Le premier concerne l’apparence, qu'elle appelle Visuals. L’IA analyse votre posture, votre tenue, vos gestes. Le moindre détail visuel entre dans l’équation. Un fond d’écran encombré, un regard fuyant ou un sourire absent peuvent jouer en votre défaveur. Mieux vaut prévoir un cadre neutre, une tenue professionnelle et des expressions engageantes.

Le deuxième point touche à la voix, soit Vocals. L’IA note le débit, les silences, la régularité. Il faut donc s’entraîner à parler sans se perdre, sans digression. Réduire les mots parasites, poser la voix, ponctuer clairement ses réponses. L’enregistrement doit donner l’impression d’un discours clair, direct, sans incertitude.

Enfin, le dernier « V » renvoie au vocabulaire, ou Verbals. L’outil repère les termes attendus dans l’offre d’emploi. L'experte recommande de les utiliser plusieurs fois, de manière naturelle, sans réciter une fiche. « Un recruteur humain ne comptera pas combien de fois vous dites "leadership collaboratif", mais une IA si », explique-t-elle.

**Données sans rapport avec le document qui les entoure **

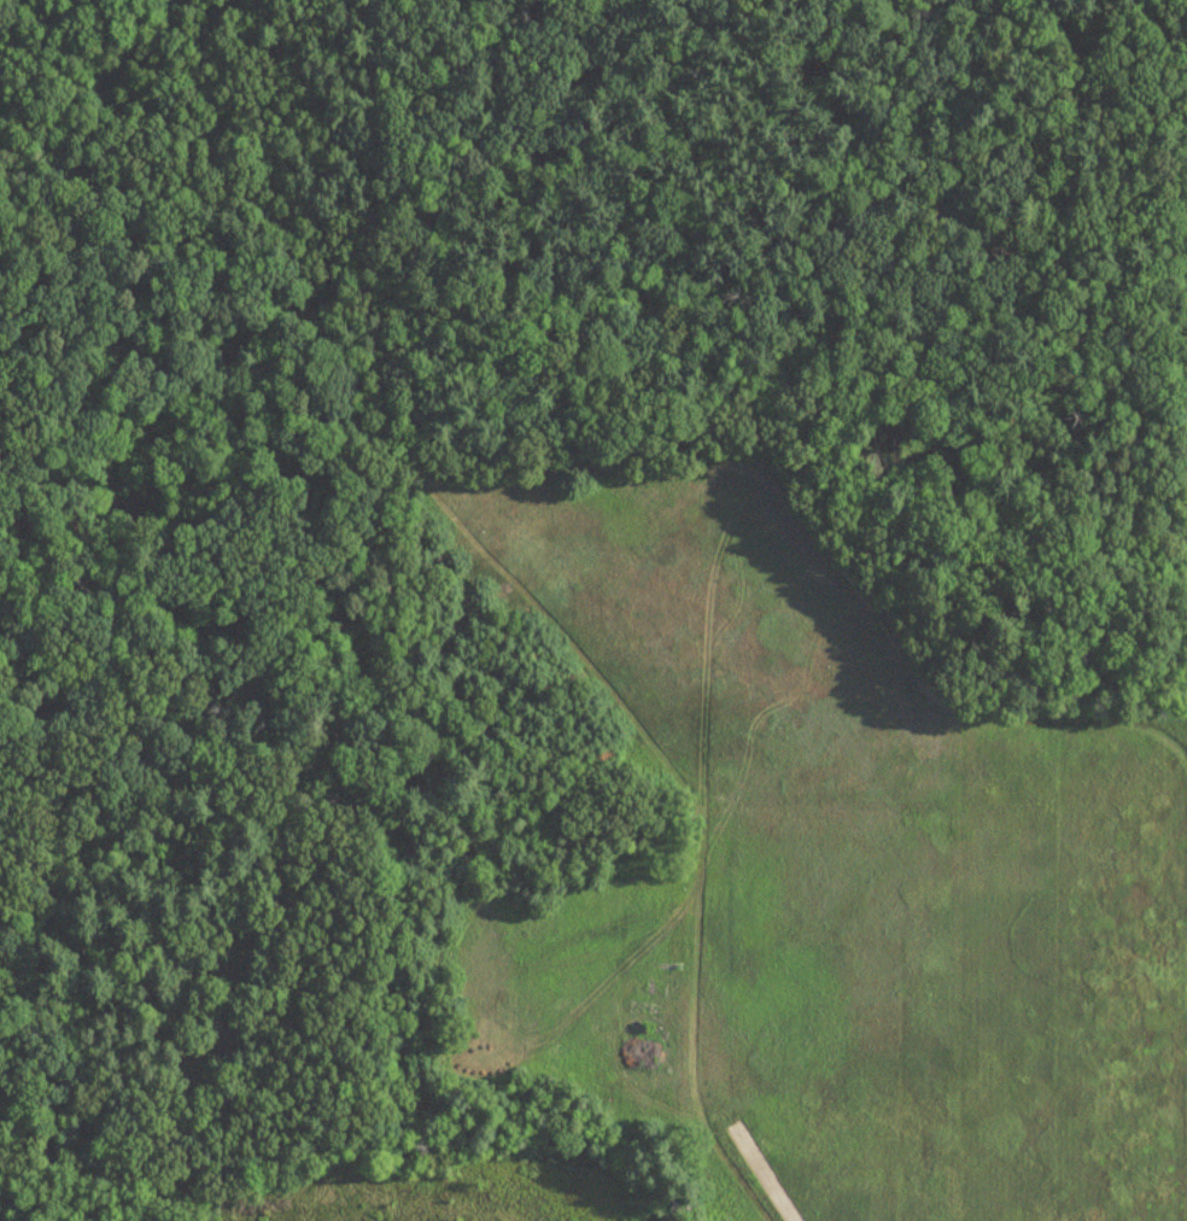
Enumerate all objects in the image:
crop: (880, 866)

Cette préparation s’impose surtout dans les postes d’entrée de gamme, où les candidats sont nombreux. Les recruteurs y voient un moyen de pré-sélection rapide. Les jeunes diplômés, en particulier, sont les premiers concernés. « Ils vivent un moment instable, parfois désorientant », souligne Emily DeJeu. Ce contexte ajoute une pression supplémentaire, d’autant plus que la technologie reste perfectible.

La suite du processus reste souvent humaine. Mais pour arriver jusque-là, et même si on a peur qu'à terme, les robots ne nous volent notre travail, il faut réussir cette première étape numérique. D’où l’importance de se préparer sérieusement, même quand l’interlocuteur s’appelle « Alex » et n’a pas grand-chose d’humain.